::: MATERIAL PROVIDED

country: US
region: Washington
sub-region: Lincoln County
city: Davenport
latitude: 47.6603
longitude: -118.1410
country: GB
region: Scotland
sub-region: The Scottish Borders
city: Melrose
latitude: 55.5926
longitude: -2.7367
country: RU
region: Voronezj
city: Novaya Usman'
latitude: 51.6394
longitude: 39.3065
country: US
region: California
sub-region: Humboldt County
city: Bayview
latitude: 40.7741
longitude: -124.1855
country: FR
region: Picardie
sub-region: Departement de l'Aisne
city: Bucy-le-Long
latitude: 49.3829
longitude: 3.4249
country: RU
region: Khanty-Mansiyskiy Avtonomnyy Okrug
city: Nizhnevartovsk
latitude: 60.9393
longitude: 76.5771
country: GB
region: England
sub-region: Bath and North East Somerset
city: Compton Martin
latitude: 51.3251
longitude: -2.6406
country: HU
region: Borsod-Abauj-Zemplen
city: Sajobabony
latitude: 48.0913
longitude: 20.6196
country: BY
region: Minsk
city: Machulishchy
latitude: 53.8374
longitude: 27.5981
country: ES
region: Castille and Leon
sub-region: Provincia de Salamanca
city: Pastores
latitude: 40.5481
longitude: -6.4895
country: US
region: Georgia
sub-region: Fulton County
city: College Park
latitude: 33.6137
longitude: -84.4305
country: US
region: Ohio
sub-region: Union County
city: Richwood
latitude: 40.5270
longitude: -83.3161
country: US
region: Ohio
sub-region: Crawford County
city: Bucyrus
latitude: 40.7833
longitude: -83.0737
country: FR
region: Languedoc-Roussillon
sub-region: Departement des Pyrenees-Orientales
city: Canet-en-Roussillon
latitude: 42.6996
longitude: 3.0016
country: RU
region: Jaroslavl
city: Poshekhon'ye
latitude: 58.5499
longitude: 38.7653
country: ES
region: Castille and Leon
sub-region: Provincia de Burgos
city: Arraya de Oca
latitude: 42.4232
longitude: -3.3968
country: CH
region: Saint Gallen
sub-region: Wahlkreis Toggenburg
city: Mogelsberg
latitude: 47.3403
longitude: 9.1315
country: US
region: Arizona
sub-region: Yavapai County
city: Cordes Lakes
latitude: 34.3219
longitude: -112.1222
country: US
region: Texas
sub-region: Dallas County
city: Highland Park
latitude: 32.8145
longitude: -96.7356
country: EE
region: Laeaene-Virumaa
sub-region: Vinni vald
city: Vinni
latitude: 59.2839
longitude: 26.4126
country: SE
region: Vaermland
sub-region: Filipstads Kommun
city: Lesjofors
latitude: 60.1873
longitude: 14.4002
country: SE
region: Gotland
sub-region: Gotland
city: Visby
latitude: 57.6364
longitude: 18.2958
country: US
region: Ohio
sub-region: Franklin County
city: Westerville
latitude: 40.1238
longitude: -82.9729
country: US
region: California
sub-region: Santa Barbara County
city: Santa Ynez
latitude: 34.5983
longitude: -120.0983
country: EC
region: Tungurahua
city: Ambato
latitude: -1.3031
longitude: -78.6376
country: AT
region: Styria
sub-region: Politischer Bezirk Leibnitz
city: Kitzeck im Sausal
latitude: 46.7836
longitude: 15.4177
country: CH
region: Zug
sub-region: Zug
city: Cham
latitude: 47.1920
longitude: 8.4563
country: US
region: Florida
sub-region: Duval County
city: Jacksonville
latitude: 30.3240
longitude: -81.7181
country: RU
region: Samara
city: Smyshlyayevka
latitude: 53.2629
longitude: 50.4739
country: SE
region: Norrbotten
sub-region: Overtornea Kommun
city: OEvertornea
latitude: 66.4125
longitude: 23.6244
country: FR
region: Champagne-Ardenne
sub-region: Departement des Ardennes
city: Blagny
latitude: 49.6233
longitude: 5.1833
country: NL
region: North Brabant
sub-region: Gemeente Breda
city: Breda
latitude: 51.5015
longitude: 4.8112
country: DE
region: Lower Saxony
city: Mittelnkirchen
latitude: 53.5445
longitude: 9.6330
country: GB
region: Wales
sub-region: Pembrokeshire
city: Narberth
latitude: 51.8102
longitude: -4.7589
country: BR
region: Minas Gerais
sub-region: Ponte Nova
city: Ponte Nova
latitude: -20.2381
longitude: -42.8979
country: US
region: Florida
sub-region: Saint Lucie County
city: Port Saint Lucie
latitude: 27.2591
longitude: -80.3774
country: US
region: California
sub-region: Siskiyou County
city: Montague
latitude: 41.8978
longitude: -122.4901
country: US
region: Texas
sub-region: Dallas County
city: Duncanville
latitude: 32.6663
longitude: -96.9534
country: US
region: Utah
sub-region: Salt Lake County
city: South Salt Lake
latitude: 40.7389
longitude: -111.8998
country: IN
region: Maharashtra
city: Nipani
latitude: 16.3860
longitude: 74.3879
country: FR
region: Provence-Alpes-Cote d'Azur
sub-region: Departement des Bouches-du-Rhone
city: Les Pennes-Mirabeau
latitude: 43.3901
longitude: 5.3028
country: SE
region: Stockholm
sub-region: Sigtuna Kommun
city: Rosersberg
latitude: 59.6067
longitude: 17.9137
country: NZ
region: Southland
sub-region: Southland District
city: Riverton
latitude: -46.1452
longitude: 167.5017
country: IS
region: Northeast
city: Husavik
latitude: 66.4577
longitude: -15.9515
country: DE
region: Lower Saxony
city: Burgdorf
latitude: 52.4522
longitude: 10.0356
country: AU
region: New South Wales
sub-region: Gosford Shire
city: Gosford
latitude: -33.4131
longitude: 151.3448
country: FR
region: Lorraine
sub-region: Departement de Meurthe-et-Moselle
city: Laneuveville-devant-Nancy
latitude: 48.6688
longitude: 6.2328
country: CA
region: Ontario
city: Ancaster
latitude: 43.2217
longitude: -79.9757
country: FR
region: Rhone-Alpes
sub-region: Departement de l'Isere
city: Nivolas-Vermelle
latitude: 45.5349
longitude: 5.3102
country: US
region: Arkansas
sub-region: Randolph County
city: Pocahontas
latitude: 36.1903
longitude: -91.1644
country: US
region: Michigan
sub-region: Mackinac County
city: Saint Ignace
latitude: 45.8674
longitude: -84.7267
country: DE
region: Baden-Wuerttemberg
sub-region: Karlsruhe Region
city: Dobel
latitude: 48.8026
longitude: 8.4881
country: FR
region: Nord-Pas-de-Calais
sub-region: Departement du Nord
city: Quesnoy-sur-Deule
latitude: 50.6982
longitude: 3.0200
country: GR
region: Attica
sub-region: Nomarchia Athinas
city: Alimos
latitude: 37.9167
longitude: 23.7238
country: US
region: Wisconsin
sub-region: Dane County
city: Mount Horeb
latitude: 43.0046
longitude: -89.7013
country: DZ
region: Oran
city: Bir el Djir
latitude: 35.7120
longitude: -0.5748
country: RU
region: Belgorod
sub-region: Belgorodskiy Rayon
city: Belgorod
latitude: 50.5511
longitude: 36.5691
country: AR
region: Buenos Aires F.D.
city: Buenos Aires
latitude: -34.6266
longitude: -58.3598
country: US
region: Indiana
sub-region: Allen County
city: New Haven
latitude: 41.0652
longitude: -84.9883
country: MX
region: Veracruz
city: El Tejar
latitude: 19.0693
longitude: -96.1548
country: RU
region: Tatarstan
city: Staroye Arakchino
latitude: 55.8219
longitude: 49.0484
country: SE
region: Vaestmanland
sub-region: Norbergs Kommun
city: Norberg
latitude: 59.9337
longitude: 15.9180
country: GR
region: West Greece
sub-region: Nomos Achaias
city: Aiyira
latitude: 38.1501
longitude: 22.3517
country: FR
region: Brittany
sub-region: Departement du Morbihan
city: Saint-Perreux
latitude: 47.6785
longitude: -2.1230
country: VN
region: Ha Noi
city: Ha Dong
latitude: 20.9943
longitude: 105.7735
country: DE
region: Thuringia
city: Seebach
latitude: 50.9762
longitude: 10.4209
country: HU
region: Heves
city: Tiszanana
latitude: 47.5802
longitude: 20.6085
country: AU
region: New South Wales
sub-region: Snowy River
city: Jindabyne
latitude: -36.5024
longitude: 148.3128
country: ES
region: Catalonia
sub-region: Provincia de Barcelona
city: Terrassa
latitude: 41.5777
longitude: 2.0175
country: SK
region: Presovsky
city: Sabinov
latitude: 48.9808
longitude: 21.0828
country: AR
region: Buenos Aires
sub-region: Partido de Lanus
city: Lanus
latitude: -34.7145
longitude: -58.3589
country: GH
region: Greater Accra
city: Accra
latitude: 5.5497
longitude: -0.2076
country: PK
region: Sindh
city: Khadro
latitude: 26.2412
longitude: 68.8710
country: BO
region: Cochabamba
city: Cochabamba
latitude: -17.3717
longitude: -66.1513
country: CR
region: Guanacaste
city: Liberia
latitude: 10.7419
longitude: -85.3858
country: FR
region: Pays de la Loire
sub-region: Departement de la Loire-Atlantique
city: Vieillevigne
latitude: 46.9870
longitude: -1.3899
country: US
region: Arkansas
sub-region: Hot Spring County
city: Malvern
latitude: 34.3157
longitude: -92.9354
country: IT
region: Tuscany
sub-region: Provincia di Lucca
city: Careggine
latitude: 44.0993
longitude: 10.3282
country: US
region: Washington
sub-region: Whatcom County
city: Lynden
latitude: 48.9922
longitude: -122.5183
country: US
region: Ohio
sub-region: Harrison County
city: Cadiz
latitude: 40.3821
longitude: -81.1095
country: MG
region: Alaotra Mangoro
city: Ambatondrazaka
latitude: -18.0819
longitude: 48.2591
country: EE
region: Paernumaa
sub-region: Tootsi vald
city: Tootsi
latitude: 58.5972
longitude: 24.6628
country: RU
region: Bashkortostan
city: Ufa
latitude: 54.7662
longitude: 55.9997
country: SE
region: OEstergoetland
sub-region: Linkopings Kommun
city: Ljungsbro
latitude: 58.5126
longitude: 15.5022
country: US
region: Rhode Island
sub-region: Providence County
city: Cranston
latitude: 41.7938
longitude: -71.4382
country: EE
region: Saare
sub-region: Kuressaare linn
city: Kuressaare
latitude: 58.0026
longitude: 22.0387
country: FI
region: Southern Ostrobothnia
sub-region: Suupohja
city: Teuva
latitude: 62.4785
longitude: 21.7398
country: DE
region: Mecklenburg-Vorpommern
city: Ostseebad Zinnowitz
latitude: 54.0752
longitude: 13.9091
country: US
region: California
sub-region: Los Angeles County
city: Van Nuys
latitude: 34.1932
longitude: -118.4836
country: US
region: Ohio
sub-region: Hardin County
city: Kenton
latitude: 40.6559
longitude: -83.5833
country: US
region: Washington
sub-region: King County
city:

::::::

Please give again the lines between the one holding "sub-region: Departement de la" and the one holding "region: Tuscany", inclusive, substituting "lat" for "latitude" and leaving everything else unchanged.

sub-region: Departement de la Loire-Atlantique
city: Vieillevigne
lat: 46.9870
longitude: -1.3899
country: US
region: Arkansas
sub-region: Hot Spring County
city: Malvern
lat: 34.3157
longitude: -92.9354
country: IT
region: Tuscany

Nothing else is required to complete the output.